No final, se o relatório reconhecer que a imersão na primeira fase do trabalho pode trazer alguns benefícios, no entanto, na segunda fase do trabalho, a segurança e o interesse da imersão na água não foram demonstrados.

Entrega na água na prática

Ainda pouco praticado na França, o nascimento aquático é, no entanto, cada vez mais popular. Relaxando para a mãe, permite viver um parto mais suave. O ponto

Trazendo o seu filho para a água, a ideia seduz muitas mulheres grávidas. Mas como esse tipo de parto realmente acontece? Explicações.

Entrega na água – Na prática

A ideia de dar à luz na água seduz muitas mulheres que sonham em dar à luz num ambiente menos medicalizado e menos violento. Na água, tudo é feito para promover a chegada do bebê suavemente . Assim, quando as contrações se intensificam e se tornam dolorosas, a futura mãe realiza-se em banho transparente com água a 37ºC.

Imersa, a gestante não se incomoda mais com suas curvas e pode se mover livremente. A água produz uma sensação de leveza e bem-estar. A epidural não pode ser pedida para um nascimento aquático, então as propriedades relaxantes da água aliviam a dor. A mãe é seguida por um parto normal graças a um monitoramento à prova d’água. No momento da expulsão, a futura mãe pode optar por ficar no banho ou deixá-lo. No primeiro caso, o bebê chegará diretamente na água antes de ser elevado à superfície.
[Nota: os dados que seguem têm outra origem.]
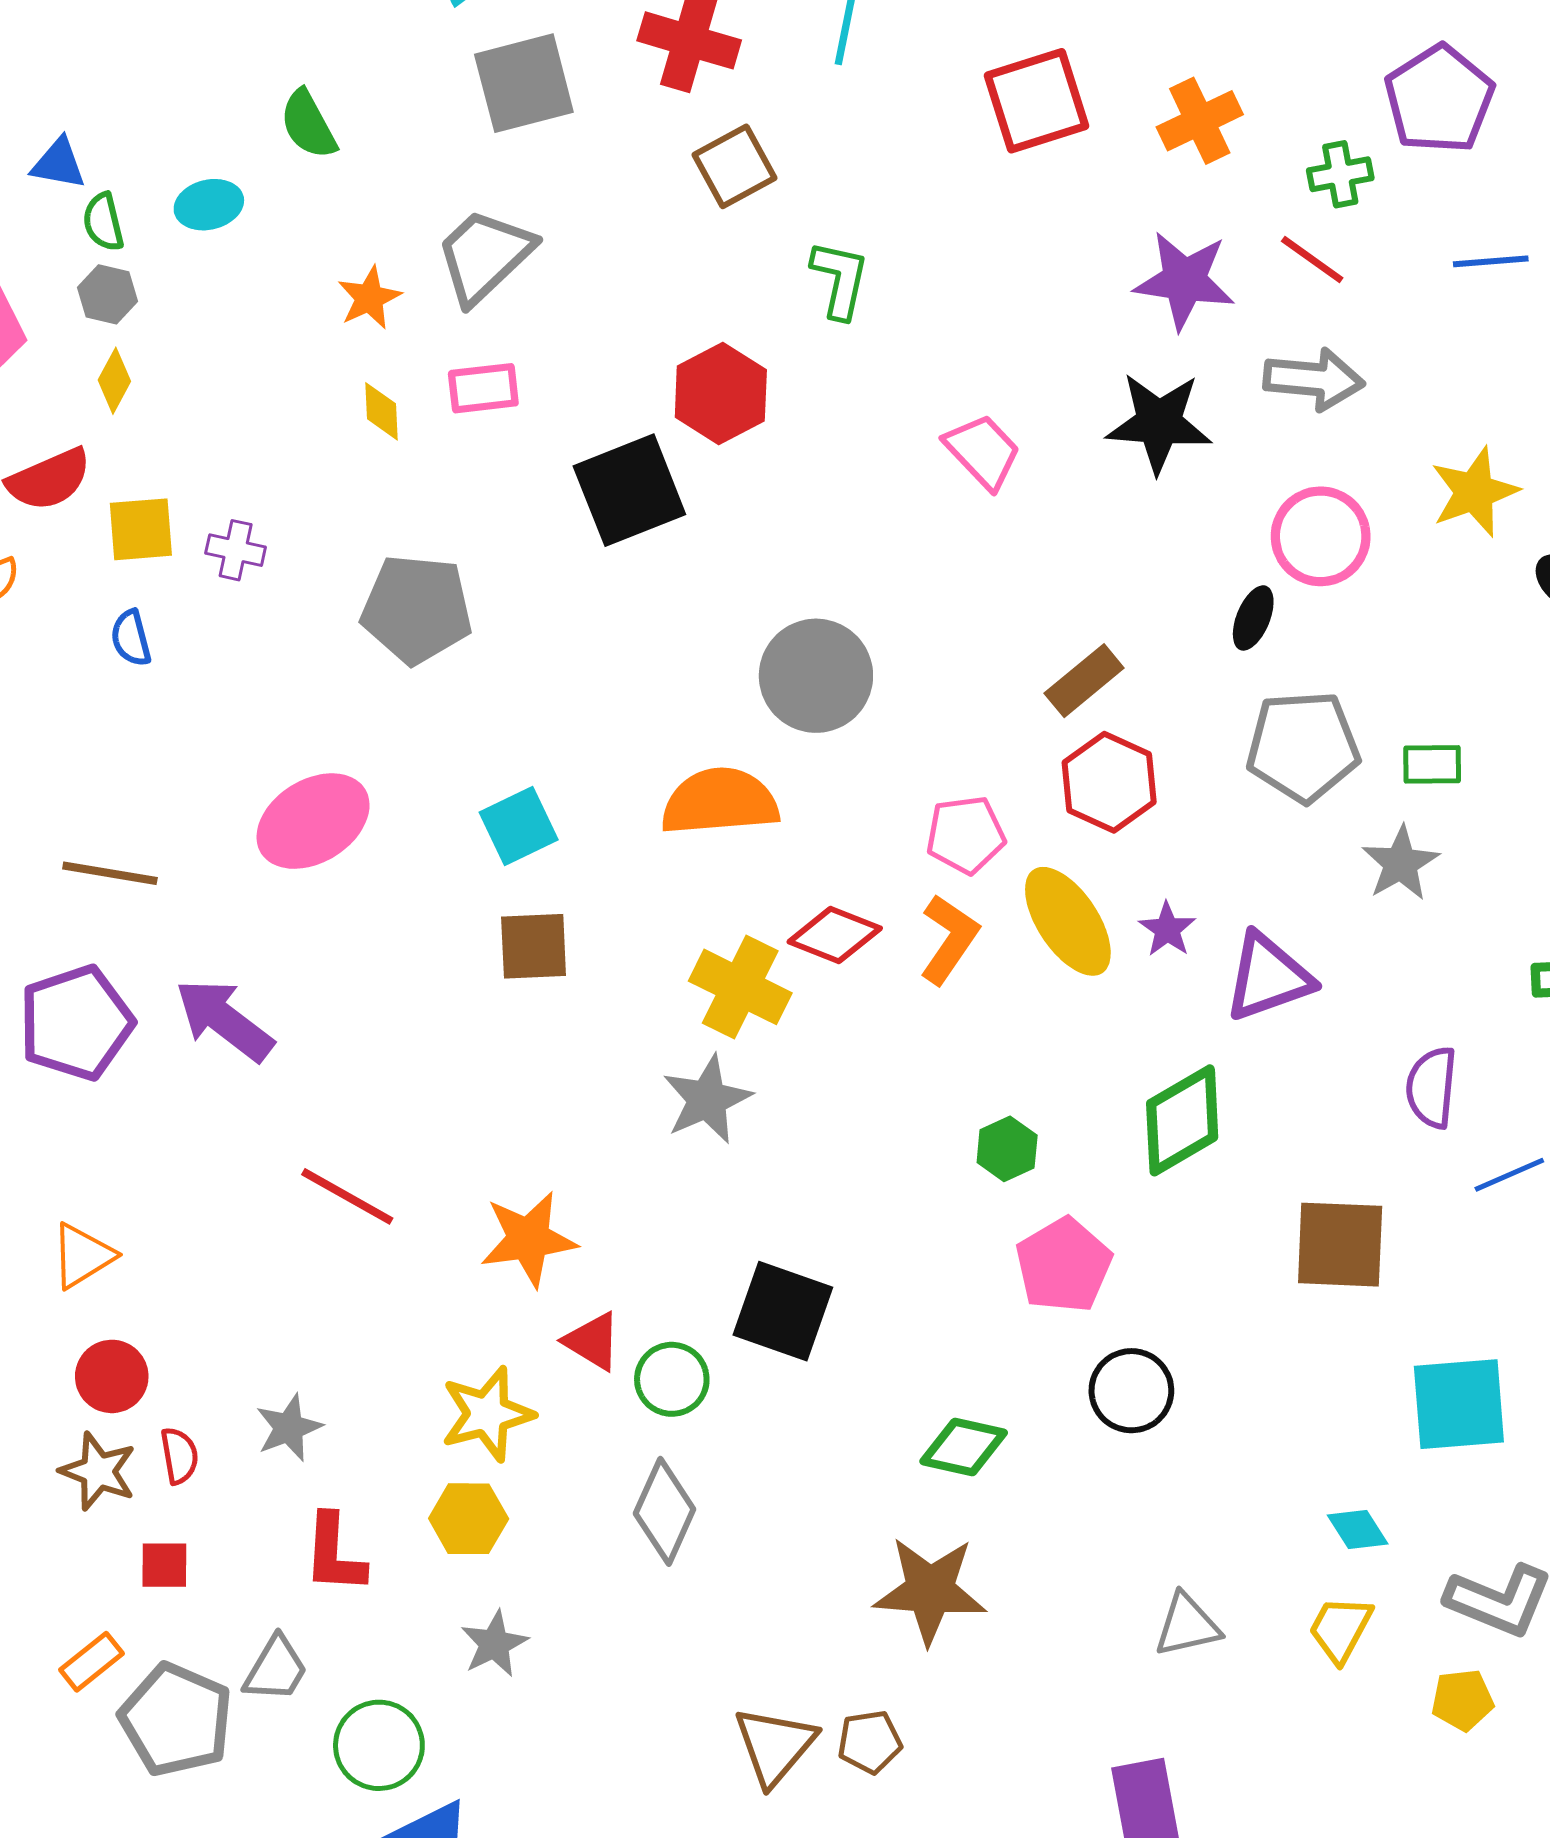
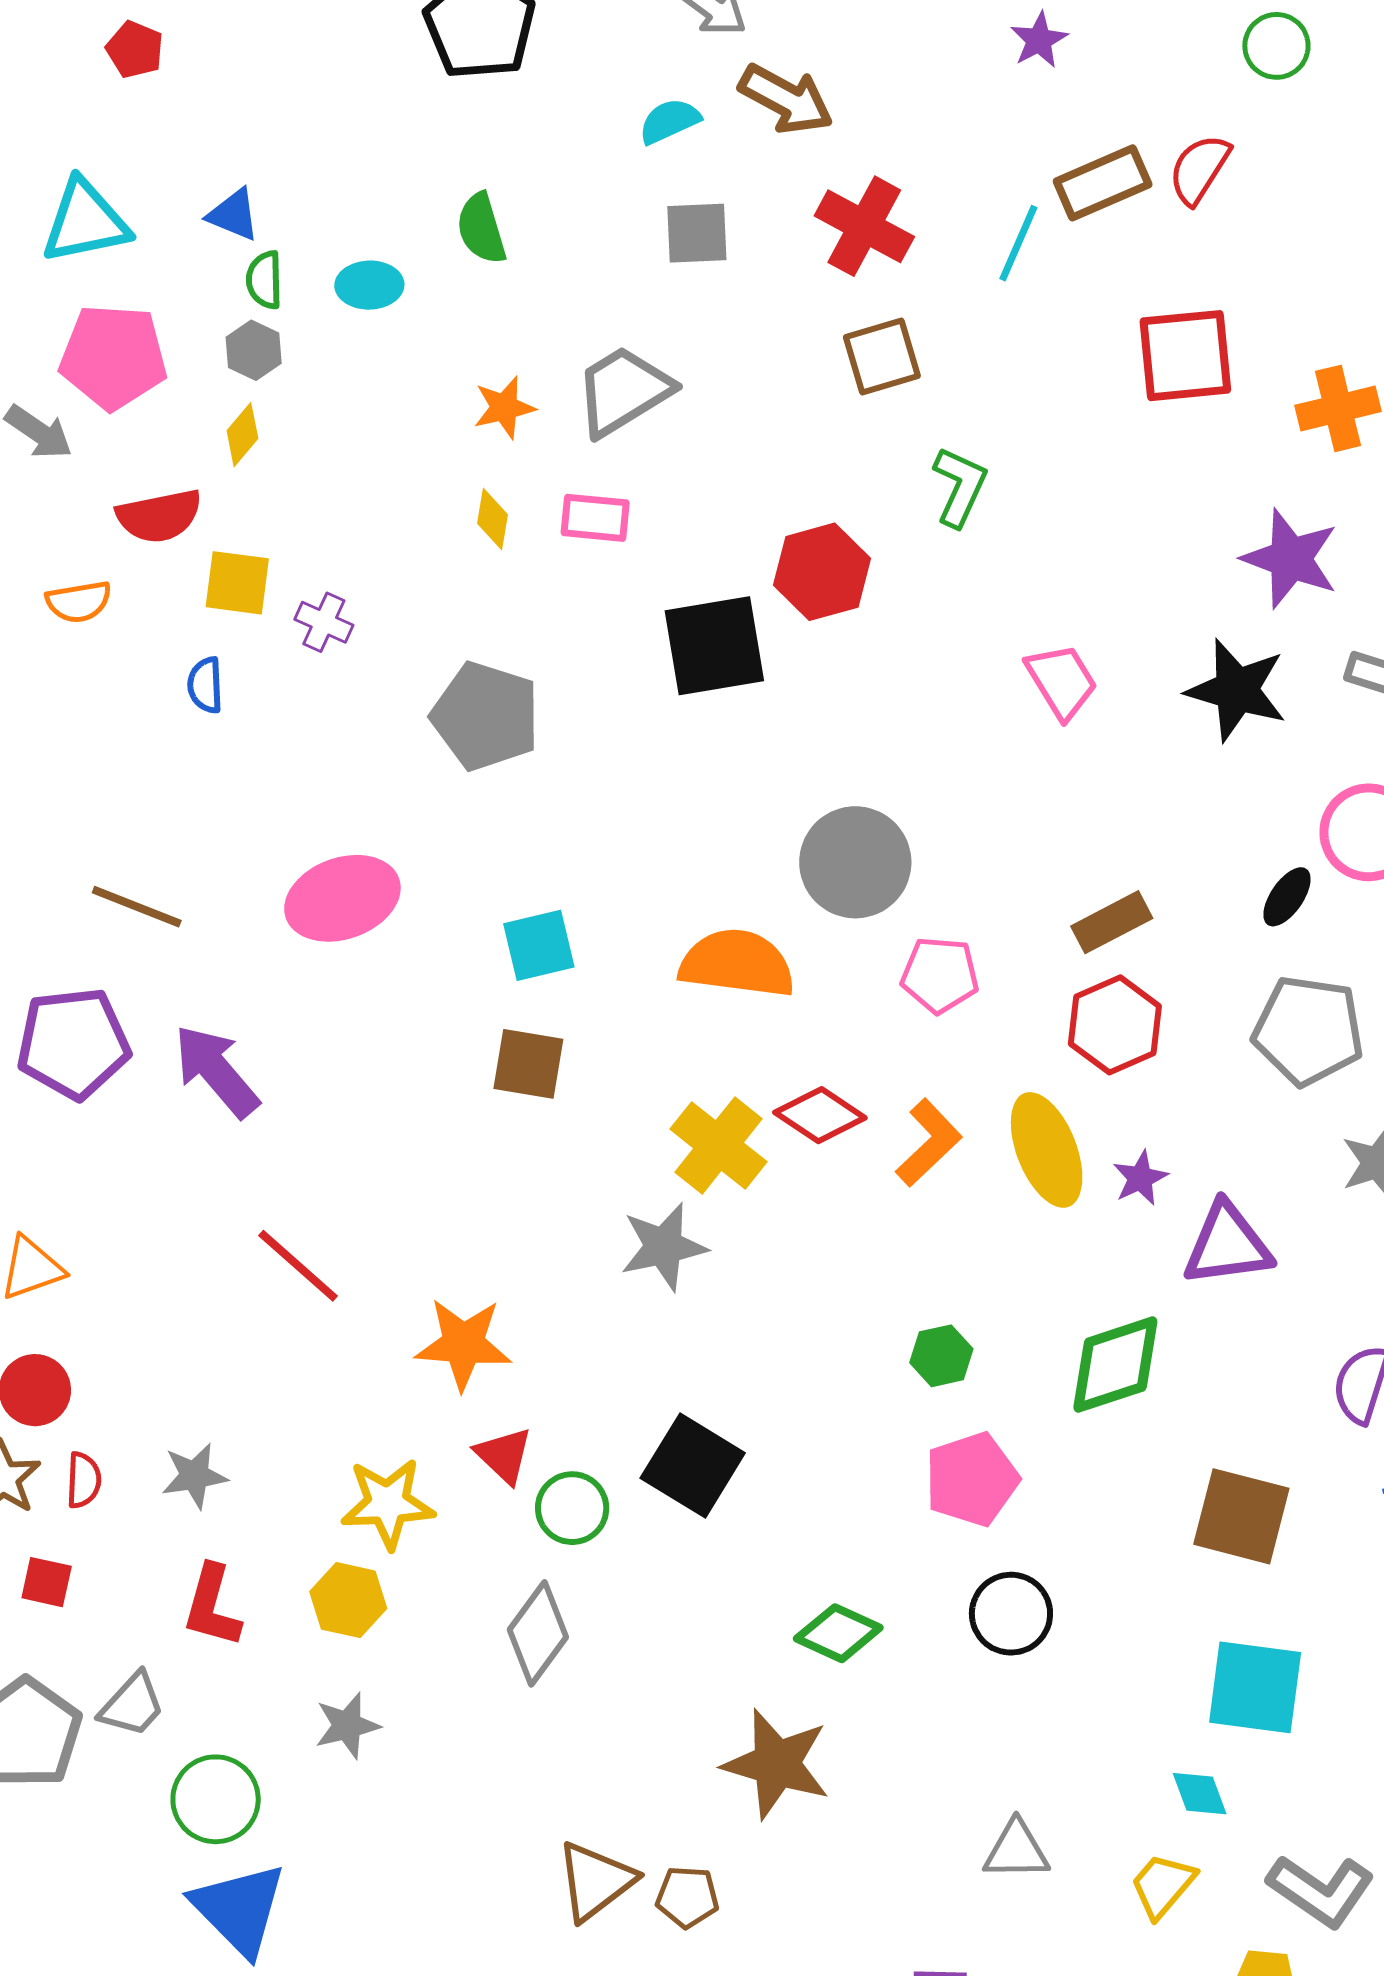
gray square: (524, 83) -> (697, 233), size x0.7
pink pentagon: (966, 835) -> (940, 975), moved
cyan square: (1459, 1404) -> (1255, 1687), moved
Não há risco de afogamento porque o bebê toma banho por nove meses no líquido amniótico e não respira até que seus pulmões entrem em contato com o ar. A mãe terá que sair da água para a expulsão da placenta . Saiba que, em caso de problemas, a mãe é imediatamente transferida para uma sala de parto tradicional.

Entrega na água: os benefícios para a mãe

A água tem um efeito bem conhecido: relaxa! Também possui propriedades antiespasmódicas. A dor do parto é reduzida. Os músculos também relaxam em contato. Além de suas propriedades calmantes, a água acelera o trabalho relaxando os tecidos. O colo do útero dilata-se mais rapidamente e o risco de episiotomia e lacrimejamento é menor. As episiotomias são necessárias apenas em 10% dos casos, em vez de 75% geralmente para um primeiro parto , de acordo com o. A entrega é feita em um ambiente calmo, onde tentamos minimizar a medicalização. A mãe está em um ambiente íntimo e respeitosa do nascimento de seu bebê .
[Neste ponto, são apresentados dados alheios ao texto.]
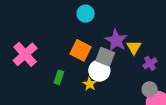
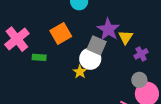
orange square: (80, 50) -> (61, 34), moved, turned 30
green rectangle: (59, 77) -> (39, 57), moved, turned 72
Os benefícios de dar à luz na água para o bebê

Para o bebê também, parece que o nascimento aquático é benéfico. O nascimento é mais suave : o recém-nascido chega mesmo a água a 37 ° C, lembrando-o do líquido amniótico em que ele se banhava durante nove meses. Portanto, não há mudança repentina de situação para ele. Completamente relaxado, ele será capaz de esticar seus membros e abrir os olhos debaixo de água antes de ser gentilmente elevado à superfície. As parteiras que realizam este tipo de parto falam sobre diferenças grosseiras em comparação com bebês nascidos fora da água. Ele ficaria muito mais calmo e relaxado . Finalmente, a pele a pele com a mãe é facilitada e privilegiada na chegada.

Contra-indicações para uma entrega na água

Nem todas as mulheres podem dar à luz na água. Pergunte ao seu médico primeiro se você pode ter um parto na água e se uma maternidade está perto de você. Em alguns casos, o fornecimento em água não é possível: problemas de pressão alta, pulmonar, cardíaca, diabetes , contaminação pelo vírus da Aids, hepatite B ou outra doença contagiosa, fadiga extrema da mãe. Lado do bebê: prematuridade , má monitoração cardíaca, anomalia detectada, má posição antes do parto, perda de sangue, placenta prévia (muito baixa).

Prepare-se para entrega na água
Este tipo de parto requer uma preparação específica para o parto . A partir do quinto mês de gestação, será realizado em piscina com uma parteira e permitirá que a futura mãe adquira musculatura (costas, pernas, braços), trabalhe sua respiração e aprenda movimentos de relaxamento.